Apesar disso, o tombo foi menor que o esperado, em abril, já que o cenário base do último Informe Conjuntural da CNI previa retração de 2,5% no primeiro e queda de 7,1%, no segundo, no caso de as medidas emergenciais do governo federal serem eficazes para blindar um número significativo de empresas e famílias. A recuperação teria início em junho. A atividade econômica cairia 4,2% na comparação com 2019. No entanto, caso as medidas emergenciais não sejam eficazes, a expectativa é de queda de 7,3% no PIB em 2020.
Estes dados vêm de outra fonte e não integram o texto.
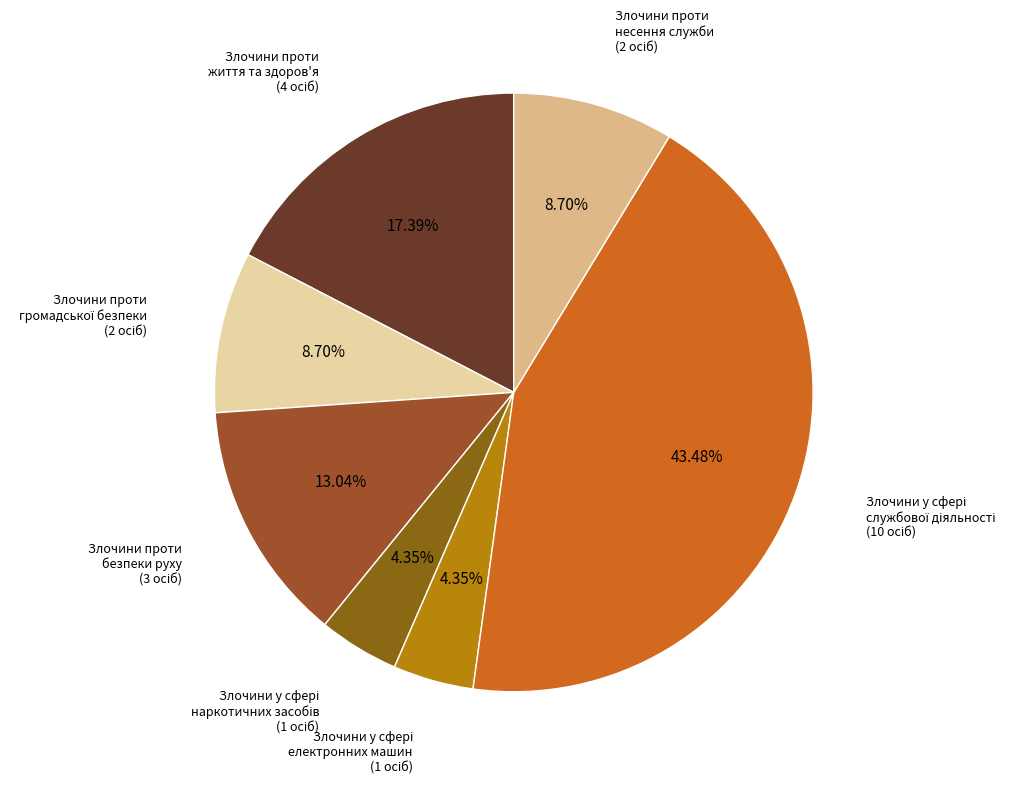

Does any single category account for the majority?

No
“As medidas de aumento do capital de giro implementadas até agora ainda são insuficientes. Se as empresas continuarem com a dificuldade atual de acesso a capital de giro, o número de falências e o consequente aumento do desemprego comprometerão o ritmo de recuperação”, avalia o presidente da Confederação Nacional da Indústria (CNI), Robson Braga de Andrade. “Algumas iniciativas do governo para elevar a liquidez do sistema financeiro, para reduzir o custo e aumentar a oferta de financiamentos, já foram adotadas. No entanto, em meio a tantas incertezas, essas medidas se mostram pouco eficazes para impedir a insolvência de um grande número de empreendimentos”, completa.
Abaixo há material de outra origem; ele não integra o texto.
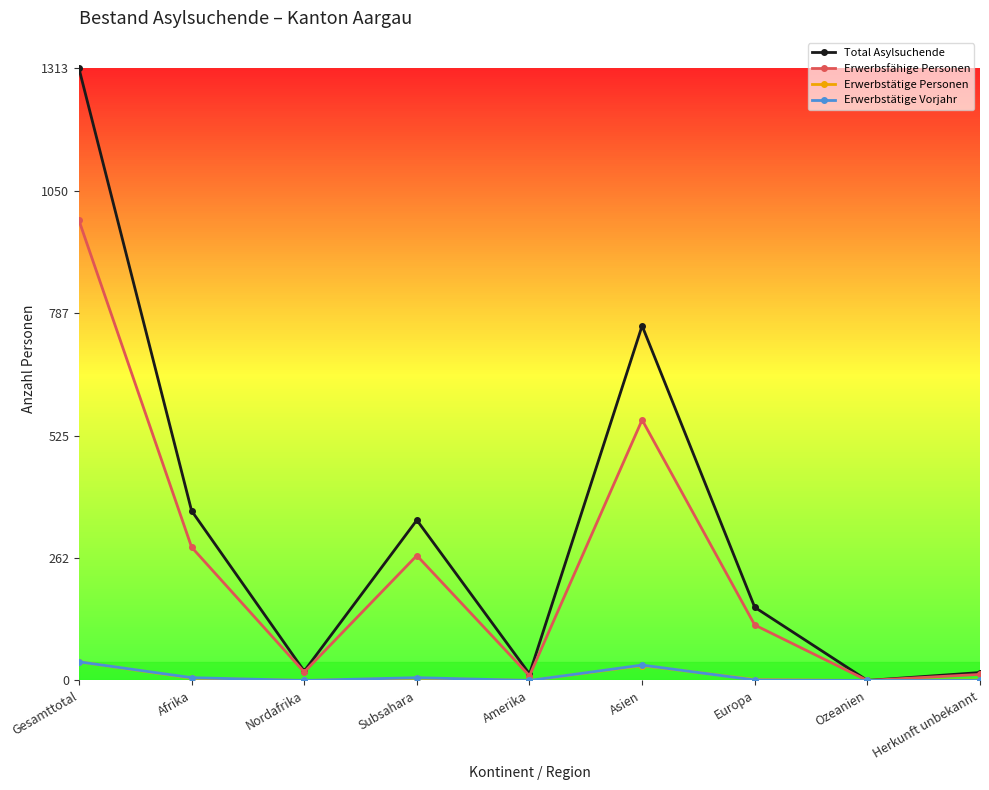

How many interior local peaks does the Erwerbsfähige Personen series have?

2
Guto Ferreira, analista político-econômico da Solomon’s Brain destaca que, levando em consideração que, “em janeiro e fevereiro, o país ficou em negação acreditando que o vírus não chegaria aqui, a queda trimestral do PIB ficou dentro do esperado”. No futuro, “o cenário é claríssimo e já deveria ser admitido pelo governo para que todos pudessem entender e se preparar melhor”. “Com dois trimestres negativos, já estaremos em recessão. E sabemos que o próximo, que se encerra em junho, vem com queda de 4%, ou mais. Logo o governo já deveria anunciar que estamos em recessão e apresentar um plano, ao invés de focar exclusivamente no discurso otimista. Otimismo não tira ninguém da crise. O que tira é planejamento e trabalho. Certamente terminaremos o ano com tombo acima de 7% do PIB”, aponta Ferreira.
O analista da Solomon’s Brain lembra que a indústria é o maior determinante do PIB. Apesar de representar entre 9% e 11% do PIB (dependendo da medição), é ela quem responde por 30% dos impostos arrecadados pelo governo. O dado da indústria de transformação é muito mais grave, diz ele, pois é lá onde está o produto de maior valor agregado, os maiores salários e profissionais mais qualificados. O que acontecerá com a construção civil é um dilema e para o setor este é um momento difícil de decisões.
Saiba Mais
Jefferson Laatus, estrategista-chefe do Grupo Laatus, diz que a expectativa daqui para frente é que continuem vindo dados ruins. “Principalmente no segundo trimestre, o PIB vai estar precificando literalmente o pior ciclo da pandemia inteira”, sinaliza. A indústria apesar de ser importante do país, não é o que determina o PIB, segundo ele. “Quem determina é o agro. O Brasil ainda é um país agropecuário”, lembrou. No segundo trimestre, a tendência é de melhora, com a reabertura das empresas e indústria.